Der Orden
Manifestationen der jungfräulichen Mutter Christi und ihre drei Gesichter repräsentierten die drei christlichen Tugenden des Glaubens, der Hoffnung und der Liebe.
Regina hatte sich von Anfang an nicht gescheut, Julia und Helena ihre Ansichten und Vorschläge aufzuzwingen.
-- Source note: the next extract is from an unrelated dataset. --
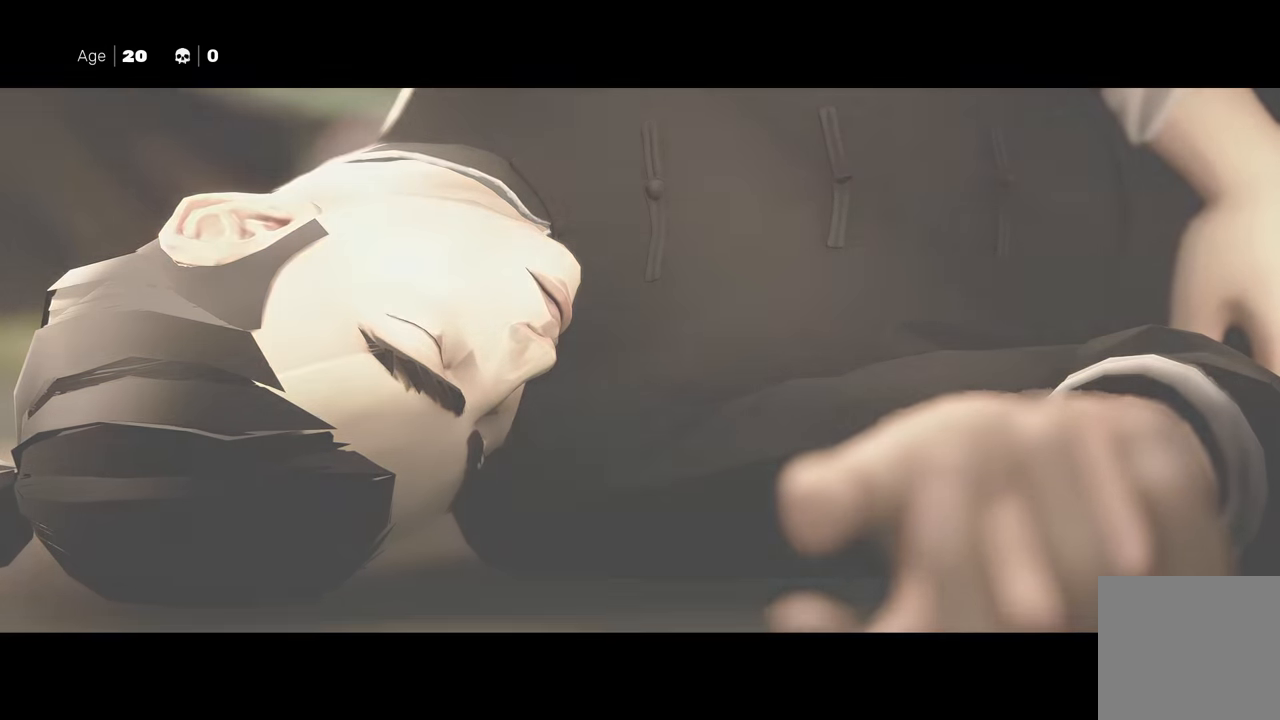
{"buttons": [], "left_stick": "center", "right_stick": "center", "events": [[116, "A", "down"], [150, "X", "down"], [300, "A", "up"], [500, "X", "up"]]}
Das Hauptproblem war wie immer Geld. Der Orden wurde nach wie vor im Wesentlichen durch Ersparnisse aus den letzten Tagen der vestalischen Jungfrauen finanziert, aber das war eine begrenzte Reserve, die rasch zur Neige ging. Und da sie großenteils in Form von Goldmünzen und Schmuck in unterirdischen Verstecken aufbewahrt wurde, war sie, wie Regina bald erkannte, kaum vor Raubüberfällen geschützt. Das einzige Einkommen bestand aus den sporadischen Arbeitsentgelten der jüngeren Mitglieder des Ordens für Tätigkeiten wie die von Brica in Amators Bäckerei. Aber das war zu wenig und zu unregelmäßig: Nur wenige Frauen hatten in Rom jemals hohe Löhne bekommen. Und ein zu großer Teil der Gruppe bestand aus älteren Mitgliedern wie Julia und Helena, die überhaupt kein Geld verdienten.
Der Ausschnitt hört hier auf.